*Requirements*
Rewrite the records from the line with "Given the image: Find" up to and including the line with "Segment regions of", changing "Return as JSON" to "Output as JSON" and keeping everything else the same. Give back only those lines.

*Data records*
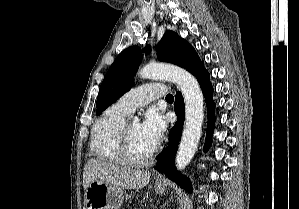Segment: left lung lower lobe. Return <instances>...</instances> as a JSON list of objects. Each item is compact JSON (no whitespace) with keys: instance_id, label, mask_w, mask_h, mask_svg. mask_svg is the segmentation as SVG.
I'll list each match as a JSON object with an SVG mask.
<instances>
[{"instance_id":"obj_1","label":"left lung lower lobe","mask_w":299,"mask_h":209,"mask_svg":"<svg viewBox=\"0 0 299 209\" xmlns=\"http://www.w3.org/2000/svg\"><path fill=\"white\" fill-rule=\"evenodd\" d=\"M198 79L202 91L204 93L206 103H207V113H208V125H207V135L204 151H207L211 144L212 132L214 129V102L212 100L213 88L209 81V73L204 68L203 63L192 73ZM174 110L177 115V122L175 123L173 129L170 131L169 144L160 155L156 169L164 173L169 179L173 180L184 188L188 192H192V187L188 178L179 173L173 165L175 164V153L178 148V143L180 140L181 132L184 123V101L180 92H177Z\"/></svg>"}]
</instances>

...

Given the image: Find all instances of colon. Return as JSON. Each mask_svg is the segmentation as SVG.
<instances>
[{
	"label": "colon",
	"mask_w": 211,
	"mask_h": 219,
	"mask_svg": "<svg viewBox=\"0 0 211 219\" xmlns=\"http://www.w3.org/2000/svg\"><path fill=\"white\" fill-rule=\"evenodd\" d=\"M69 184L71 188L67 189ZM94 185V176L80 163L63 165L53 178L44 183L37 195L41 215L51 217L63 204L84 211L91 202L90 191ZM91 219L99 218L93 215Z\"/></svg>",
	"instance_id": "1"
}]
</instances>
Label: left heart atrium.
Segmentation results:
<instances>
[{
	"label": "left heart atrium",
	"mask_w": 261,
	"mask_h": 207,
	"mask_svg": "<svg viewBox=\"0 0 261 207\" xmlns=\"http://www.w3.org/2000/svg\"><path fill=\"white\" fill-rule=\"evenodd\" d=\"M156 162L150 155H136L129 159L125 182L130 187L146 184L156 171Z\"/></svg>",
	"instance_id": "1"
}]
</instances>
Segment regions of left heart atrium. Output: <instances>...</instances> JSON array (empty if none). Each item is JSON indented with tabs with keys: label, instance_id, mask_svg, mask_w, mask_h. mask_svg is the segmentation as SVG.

...

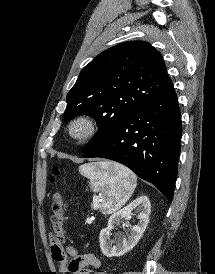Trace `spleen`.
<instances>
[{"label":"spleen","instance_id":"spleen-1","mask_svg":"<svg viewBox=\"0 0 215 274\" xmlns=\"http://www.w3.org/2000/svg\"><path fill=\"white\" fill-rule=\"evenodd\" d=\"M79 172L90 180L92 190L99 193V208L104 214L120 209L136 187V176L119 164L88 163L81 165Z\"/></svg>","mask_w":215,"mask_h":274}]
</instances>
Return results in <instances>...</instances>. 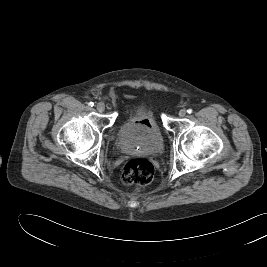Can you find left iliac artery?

*Finished answer*
Given the image: Find all instances of colon. Output as JSON. Each mask_svg is the segmentation as SVG.
<instances>
[{
	"label": "colon",
	"mask_w": 211,
	"mask_h": 219,
	"mask_svg": "<svg viewBox=\"0 0 211 219\" xmlns=\"http://www.w3.org/2000/svg\"><path fill=\"white\" fill-rule=\"evenodd\" d=\"M69 184L71 188L67 189ZM94 185V176L80 163L63 165L53 178L44 183L37 195L41 215L51 217L63 204L84 211L91 202L90 191ZM91 219L99 218L93 215Z\"/></svg>",
	"instance_id": "1"
}]
</instances>
Label: left heart atrium.
Segmentation results:
<instances>
[{
	"label": "left heart atrium",
	"mask_w": 261,
	"mask_h": 207,
	"mask_svg": "<svg viewBox=\"0 0 261 207\" xmlns=\"http://www.w3.org/2000/svg\"><path fill=\"white\" fill-rule=\"evenodd\" d=\"M156 162L150 155H136L129 159L125 182L130 187L146 184L156 171Z\"/></svg>",
	"instance_id": "1"
}]
</instances>
Segment regions of left heart atrium. Output: <instances>...</instances> JSON array (empty if none). Each item is JSON indented with tabs with keys: label, instance_id, mask_svg, mask_w, mask_h. mask_svg is the segmentation as SVG.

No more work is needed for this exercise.